_TO-DO ITEM_
Restate each record below word for word, skipping images.

========

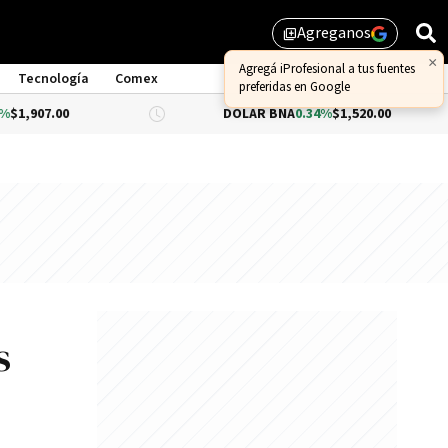
Agreganos
library_add
×
Agregá iProfesional a tus fuentes
Tecnología
Comex
preferidas en Google
00
DÓLAR BNA
0.34%
$1,520.00
DÓ
s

========

_SOLUTION BELOW_
Agreganos
library_add
×
Agregá iProfesional a tus fuentes
Tecnología
Comex
preferidas en Google
00
DÓLAR BNA
0.34%
$1,520.00
DÓ
s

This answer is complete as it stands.